Le 1-3 n'est en aucun cas définitif, même si l'équipe de Séville est la meilleure équipe de la saison. Parce que le Metropolitano est un cadre unique, qui change la donne lorsque les matchs deviennent difficiles. Pablo Barrios, milieu de terrain depuis une décennie, a profité de l'inclinaisonpour filtrer un ballon que Griezmann a transformé pour convertir un Athlétique – Séville dans ce qui devrait toujours être un match comme celui-ci.

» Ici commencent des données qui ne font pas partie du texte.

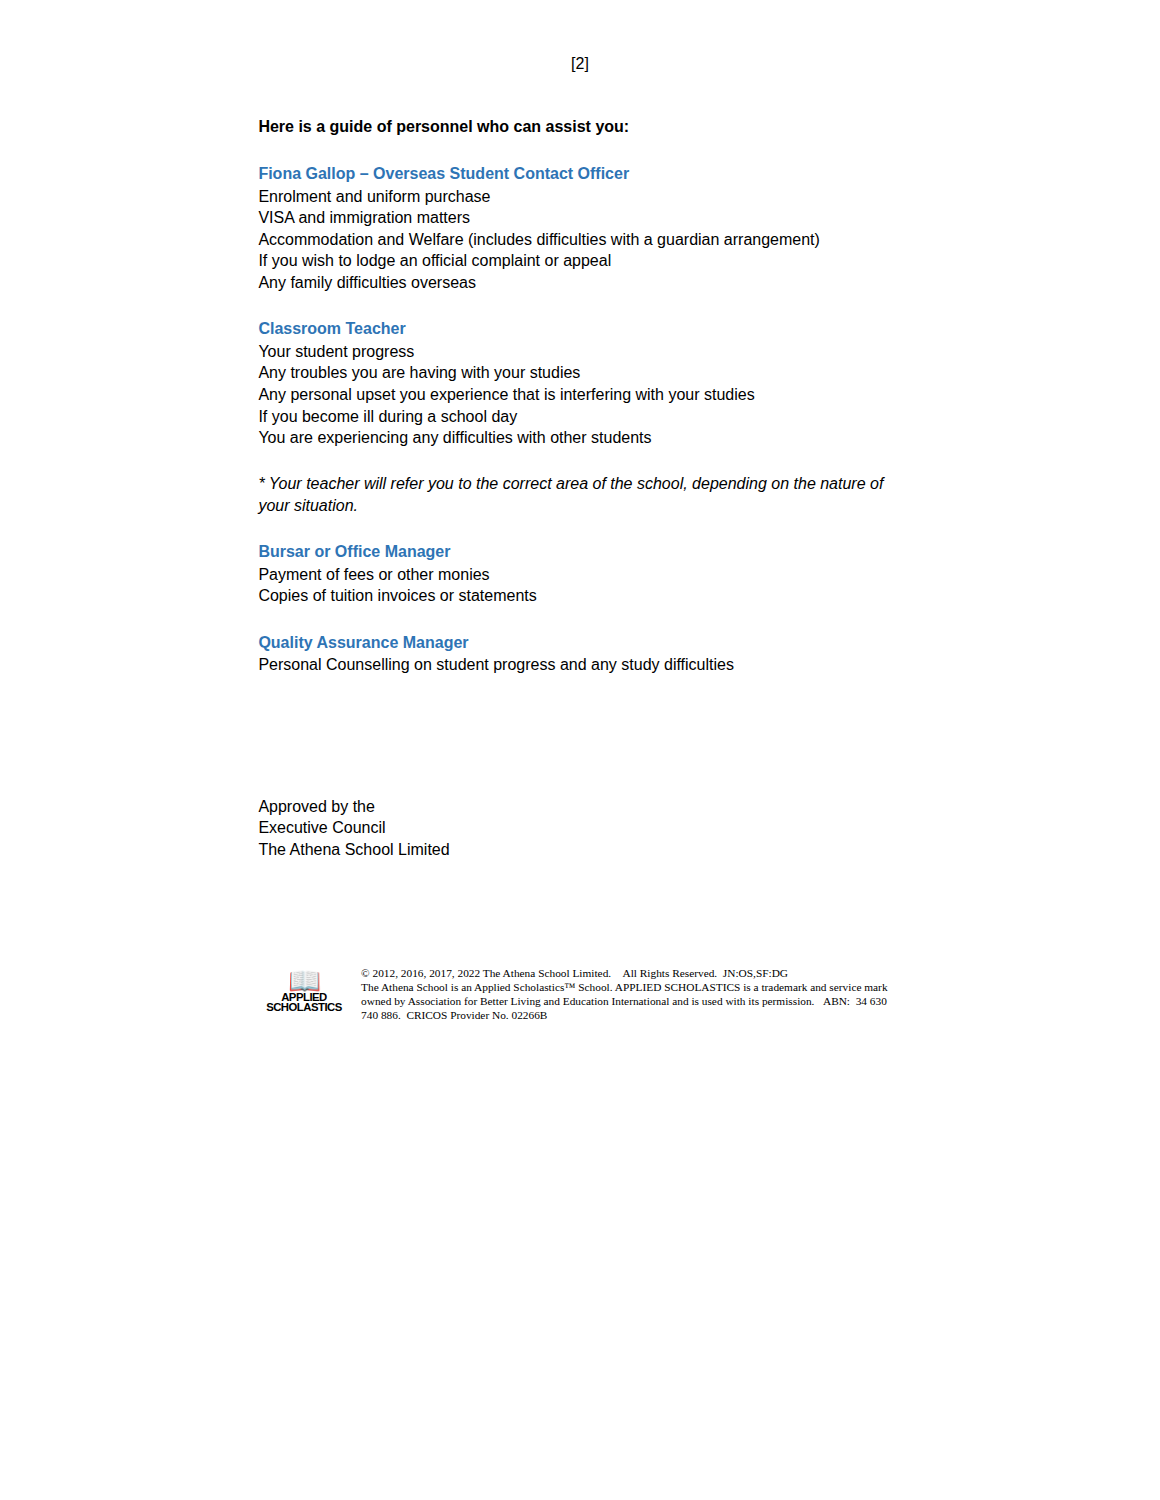[2]
Here is a guide of personnel who can assist you:
Fiona Gallop – Overseas Student Contact Officer
Enrolment and uniform purchase
VISA and immigration matters
Accommodation and Welfare (includes difficulties with a guardian arrangement)
If you wish to lodge an official complaint or appeal
Any family difficulties overseas
Classroom Teacher
Your student progress
Any troubles you are having with your studies
Any personal upset you experience that is interfering with your studies
If you become ill during a school day
You are experiencing any difficulties with other students
* Your teacher will refer you to the correct area of the school, depending on the nature of your situation.
Bursar or Office Manager
Payment of fees or other monies
Copies of tuition invoices or statements
Quality Assurance Manager
Personal Counselling on student progress and any study difficulties
Approved by the
Executive Council
The Athena School Limited
📖
APPLIED SCHOLASTICS
© 2012, 2016, 2017, 2022 The Athena School Limited. All Rights Reserved. JN:OS,SF:DG
The Athena School is an Applied Scholastics™ School. APPLIED SCHOLASTICS is a trademark and service mark owned by Association for Better Living and Education International and is used with its permission. ABN: 34 630 740 886. CRICOS Provider No. 02266B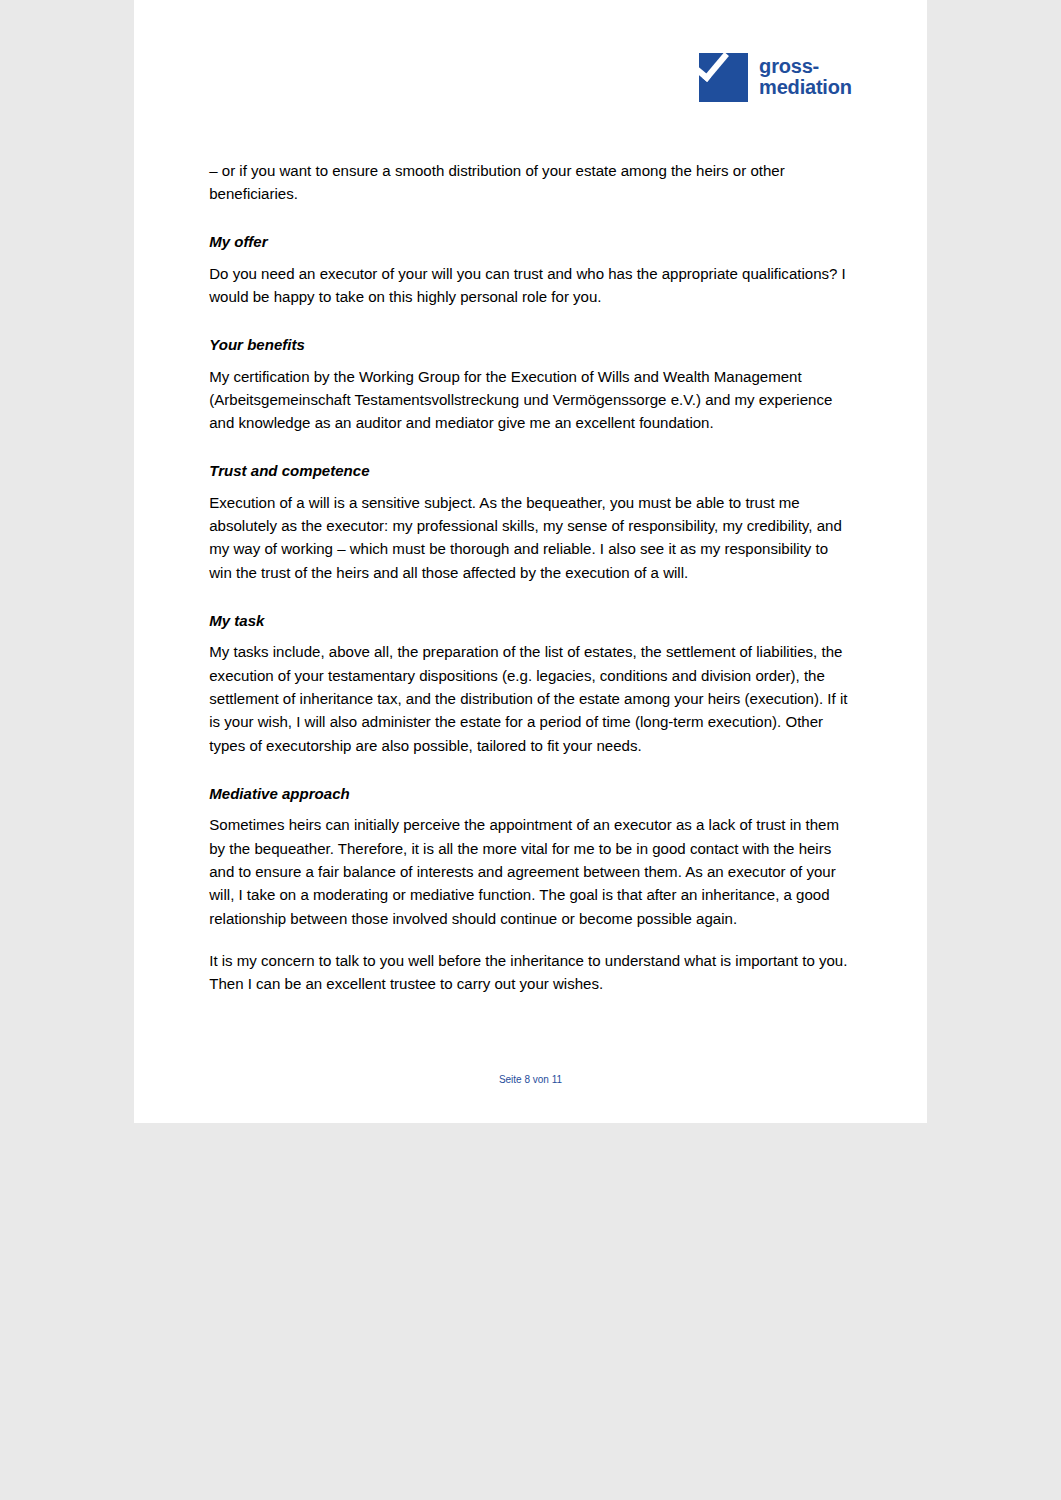gross-
mediation
– or if you want to ensure a smooth distribution of your estate among the heirs or other beneficiaries.
My offer
Do you need an executor of your will you can trust and who has the appropriate qualifications? I would be happy to take on this highly personal role for you.
Your benefits
My certification by the Working Group for the Execution of Wills and Wealth Management (Arbeitsgemeinschaft Testamentsvollstreckung und Vermögenssorge e.V.) and my experience and knowledge as an auditor and mediator give me an excellent foundation.
Trust and competence
Execution of a will is a sensitive subject. As the bequeather, you must be able to trust me absolutely as the executor: my professional skills, my sense of responsibility, my credibility, and my way of working – which must be thorough and reliable. I also see it as my responsibility to win the trust of the heirs and all those affected by the execution of a will.
My task
My tasks include, above all, the preparation of the list of estates, the settlement of liabilities, the execution of your testamentary dispositions (e.g. legacies, conditions and division order), the settlement of inheritance tax, and the distribution of the estate among your heirs (execution). If it is your wish, I will also administer the estate for a period of time (long-term execution). Other types of executorship are also possible, tailored to fit your needs.
Mediative approach
Sometimes heirs can initially perceive the appointment of an executor as a lack of trust in them by the bequeather. Therefore, it is all the more vital for me to be in good contact with the heirs and to ensure a fair balance of interests and agreement between them. As an executor of your will, I take on a moderating or mediative function. The goal is that after an inheritance, a good relationship between those involved should continue or become possible again.
It is my concern to talk to you well before the inheritance to understand what is important to you. Then I can be an excellent trustee to carry out your wishes.
Seite 8 von 11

Le spectacle de la mort et de la résurrection continue. À partir de ce moment-là, l'Atlético était aux commandes et ils ont brûlé les balles avec les changements. Parmi eux Sorloth, qui s'est levé pour sculpter un nombre infini de têtes -un seul véritablement empoisonné- qui a fait d'Álvaro la confrérie de l'Espoir. L'attaquant norvégien mesure deux mètres, mais ses vertus ont été éclipsées par le maillot rouge et blanc. Lino a dû sortir pour montrer la voie à l'attaquant. D'un tir de l'extérieur de la surface, il a égalisé un match insensé. Il restait un monde où l'Atlético trouvait ce qu'il désirait et travaillait pour l'épopée. Il l'a fait avec le meilleur de ses représentants, un Griezmann céleste qui déclenche tous les rêves rouges et blancs. Il n’y a pas de froid qui contient la chaleur d’une équipe qui a eu tout le temps de réaliser l’héroïque.